Two of Europe’s biggest internet satellite companies are merging to take on Starlink

Internet satellite operators and are planning a merger in hopes of becoming a stronger rival to SpaceX. The merger, which is subject to regulatory and Eutelsat shareholder approval, is expected to occur in mid-2023 and value OneWeb at $3.4 billion. OneWeb and Eutelsat shareholders will each own half of the combined company.

Eutelsat has a fleet of 36 satellites in geostationary orbit. These will be combined with the cluster of OneWeb satellites in low-Earth orbit, providing internet access from the sky. OneWeb currently has 428 satellites in orbit out of a planned 648 in its first generation network.

OneWeb and Eutelsat expect combined revenue of 1.2 billion euros ($1.56 billion) in fiscal year 2022-23. Eutelsat Chairman Dominique D’Hinnin and CEO Eva Berneke will retain these positions in the merged entity. OneWeb investor Sunil Bharti Mittal becomes co-chair.

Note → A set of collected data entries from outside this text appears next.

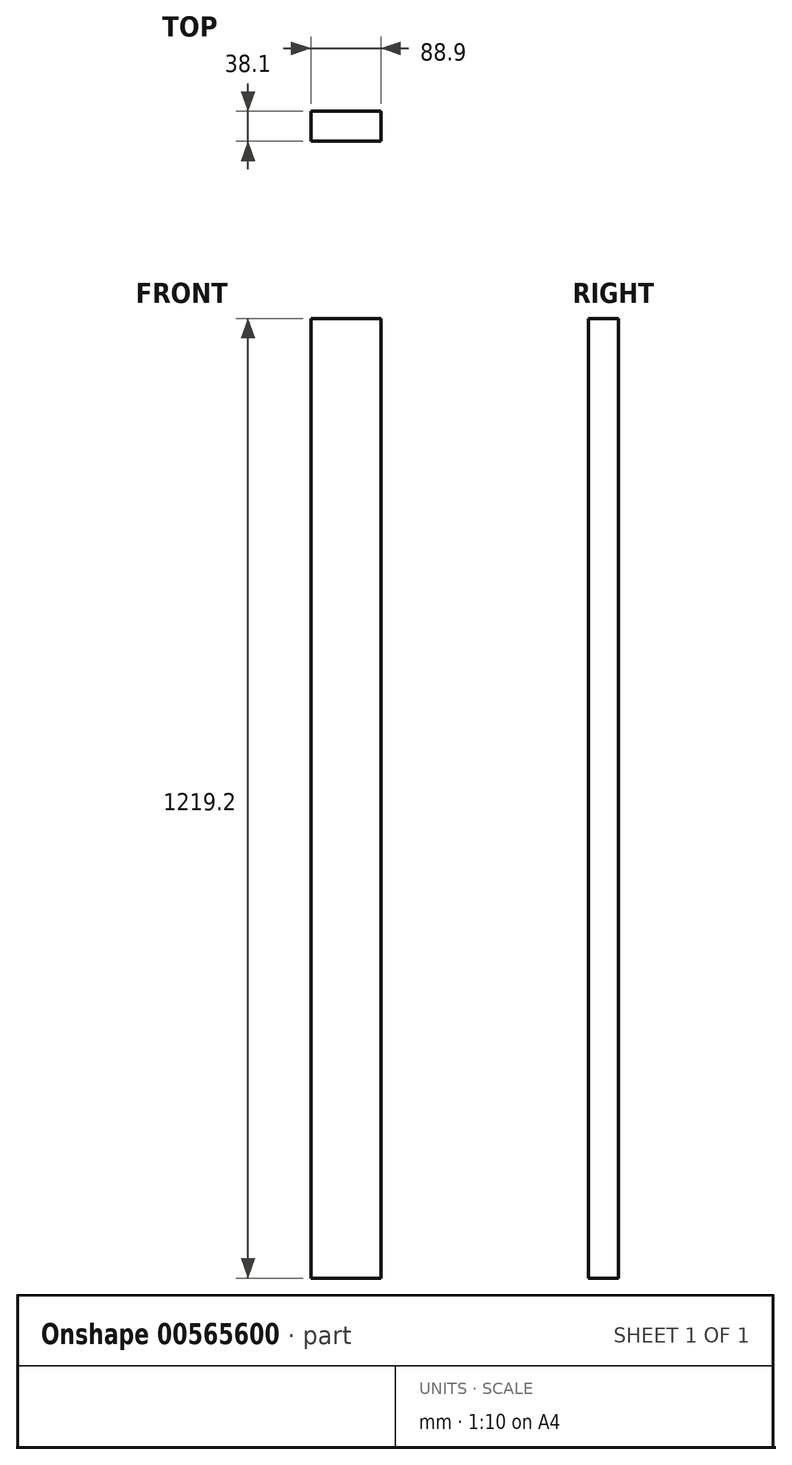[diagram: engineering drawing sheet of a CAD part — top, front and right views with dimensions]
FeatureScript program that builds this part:
annotation { "Feature Type Name" : "Feature", "Feature Type Description" : "" }
export const myFeature = defineFeature(function(context is Context, id is Id, definition is map)
    precondition{}
    {
        {
            var Q0;
            Q0=qCreatedBy(makeId("Top.planeOp"),FACE);
            var sketch = newSketch(context, id + "F0", { "sketchPlane" : qUnion([Q0])});
            skLineSegment(sketch, "E0.bottom", {"start": v(0, 0) * mm, "end": v(88.9, 0) * mm});
            skLineSegment(sketch, "E0.top", {"start": v(0, 38.1) * mm, "end": v(88.9, 38.1) * mm});
            skLineSegment(sketch, "E0.left", {"start": v(0, 0) * mm, "end": v(0, 38.1) * mm});
            skLineSegment(sketch, "E0.right", {"start": v(88.9, 0) * mm, "end": v(88.9, 38.1) * mm});
            skSolve(sketch);
        }
        {
            var Q0;
            Q0=qSketchRegion(id+"F0",true);
            extrude(context, id + "F1", {"entities" : qUnion([Q0]), "depth" : 1219.2 * mm, "offsetDistance" : 25.4 * mm});
        }
    });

The merger comes after OneWeb failed in its attempt to become a viable competitor to Starlink and Amazon. OneWeb in March 2020 looking for a buyer. The UK government and Mittal’s Bharti Global each paid $500 million for OneWeb. The company is scheduled to launch hundreds of satellites in early 2021.

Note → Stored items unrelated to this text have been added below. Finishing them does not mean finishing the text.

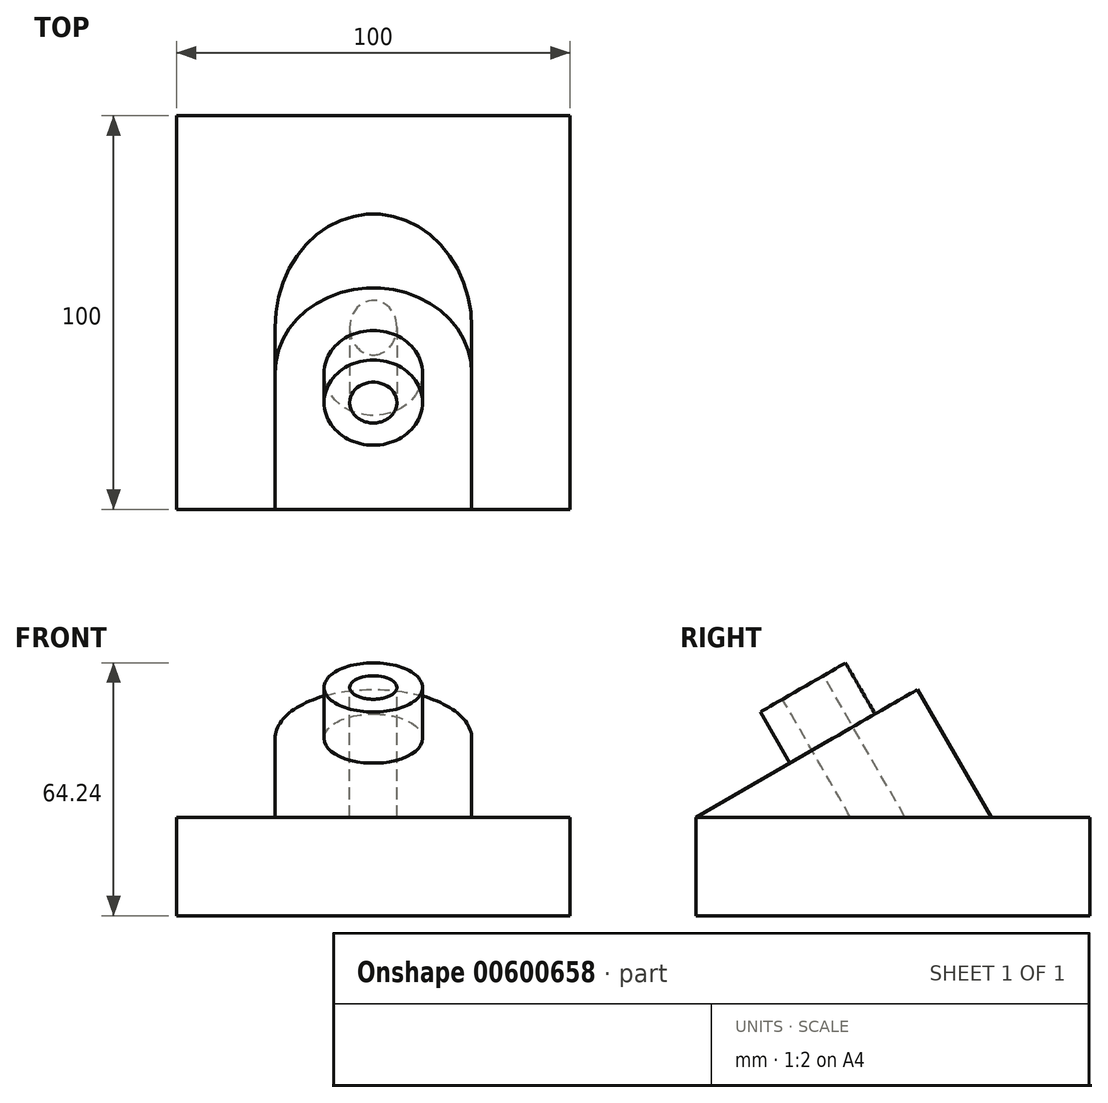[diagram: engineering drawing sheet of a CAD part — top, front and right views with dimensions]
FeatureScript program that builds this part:
annotation { "Feature Type Name" : "Feature", "Feature Type Description" : "" }
export const myFeature = defineFeature(function(context is Context, id is Id, definition is map)
    precondition{}
    {
        {
            var Q0;
            Q0=qCreatedBy(makeId("Top.planeOp"),FACE);
            var sketch = newSketch(context, id + "F0", { "sketchPlane" : qUnion([Q0])});
            skLineSegment(sketch, "E0.bottom", {"start": v(0, 0) * mm, "end": v(100, 0) * mm});
            skLineSegment(sketch, "E0.top", {"start": v(0, 100) * mm, "end": v(100, 100) * mm});
            skLineSegment(sketch, "E0.left", {"start": v(0, 0) * mm, "end": v(0, 100) * mm});
            skLineSegment(sketch, "E0.right", {"start": v(100, 0) * mm, "end": v(100, 100) * mm});
            skSolve(sketch);
        }
        {
            var Q0;
            Q0 = qSketchRegion(id + "F0", true);
            extrude(context, id + "F1", {"entities" : qUnion([Q0]), "depth" : 25 * mm, "offsetDistance" : 25 * mm});
        }
        {
            var Q0;
            Q0=makeQuery(id+"F1.opExtrude","CAP_EDGE",EDGE,{"disambiguationData":[OSD([sQuery(id+"F0.wireOp",EDGE,"E0.bottom")])],"isStart":false});
            cPlane(context, id + "F2", {"entities" : qUnion([Q0]), "cplaneType" : CPlaneType.LINE_ANGLE, "offset" : 25 * mm, "angle" : 60 * degree, "oppositeDirection" : true, "width" : 150 * mm, "height" : 150 * mm});
        }
        {
            var Q0;
            Q0=qCreatedBy(id+"F2.planeOp",FACE);
            var sketch = newSketch(context, id + "F3", { "sketchPlane" : qUnion([Q0])});
            skLineSegment(sketch, "E1", {"start": v(25, -12.5) * mm, "end": v(25, -52.5) * mm});
            skLineSegment(sketch, "E2", {"start": v(75, -52.5) * mm, "end": v(75, -12.5) * mm});
            skLineSegment(sketch, "E3", {"start": v(75, -12.5) * mm, "end": v(25, -12.5) * mm});
            skArc(sketch, "E4", {"start": v(25, -52.5) * mm, "mid": v(50, -77.5) * mm, "end": v(75, -52.5) * mm});
            skSolve(sketch);
        }
        {
            var Q0;
            Q0 = qSketchRegion(id + "F3", true);
            extrude(context, id + "F4", {"entities" : qUnion([Q0]), "operationType" : NewBodyOperationType.ADD, "endBound" : BoundingType.UP_TO_NEXT, "depth" : 25 * mm, "offsetDistance" : 25 * mm});
        }
        {
            var Q0;
            Q0=makeQuery(id+"F4.opExtrude","CAP_FACE",FACE,{"disambiguationData":[OSD([sQuery(id+"F3.wireOp",EDGE,"E1"),sQuery(id+"F3.wireOp",EDGE,"E2"),sQuery(id+"F3.wireOp",EDGE,"E3"),sQuery(id+"F3.wireOp",EDGE,"E4")])],"isStart":true});
            var sketch = newSketch(context, id + "F5", { "sketchPlane" : qUnion([Q0])});
            skCircle(sketch, "E5", {"center": v(50, 52.5) * mm, "radius": 12.5 * mm});
            skSolve(sketch);
        }
        {
            var Q0;
            Q0 = qSketchRegion(id + "F5", true);
            extrude(context, id + "F6", {"entities" : qUnion([Q0]), "operationType" : NewBodyOperationType.ADD, "depth" : 15 * mm, "offsetDistance" : 25 * mm});
        }
        {
            var Q0;
            Q0=makeQuery(id+"F6.opExtrude","CAP_FACE",FACE,{"disambiguationData":[OSD([sQuery(id+"F5.wireOp",EDGE,"E5")])],"isStart":false});
            var sketch = newSketch(context, id + "F7", { "sketchPlane" : qUnion([Q0])});
            skCircle(sketch, "E6", {"center": v(50, 52.5) * mm, "radius": 6 * mm});
            skSolve(sketch);
        }
        {
            var Q0;
            Q0 = qSketchRegion(id + "F7", true);
            var Q1;
            Q1=makeQuery(id+"F1.opExtrude","CAP_FACE",FACE,{"disambiguationData":[OSD([sQuery(id+"F0.wireOp",EDGE,"E0.bottom"),sQuery(id+"F0.wireOp",EDGE,"E0.top"),sQuery(id+"F0.wireOp",EDGE,"E0.left"),sQuery(id+"F0.wireOp",EDGE,"E0.right")])],"isStart":false});
            extrude(context, id + "F8", {"entities" : qUnion([Q0]), "operationType" : NewBodyOperationType.REMOVE, "endBound" : BoundingType.UP_TO_SURFACE, "oppositeDirection" : true, "depth" : 25 * mm, "endBoundEntityFace" : qUnion([Q1]), "offsetDistance" : 25 * mm});
        }
    });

More recently, OneWeb found itself caught between Russia and the West following the invasion of Ukraine. British sanctions prompted Russia to block the launch of OneWeb satellites – it demanded that Britain sell its stake in OneWeb and wanted assurances that the satellites would not be used for military purposes. OneWeb eventually launched the rest of its first-generation satellites.

Following the anticipated merger, the UK will acquire OneWeb as well as exclusive rights over the company. These give the government a significant say in national security control over the network and veto power over certain decisions, such as the location of OneWeb’s headquarters.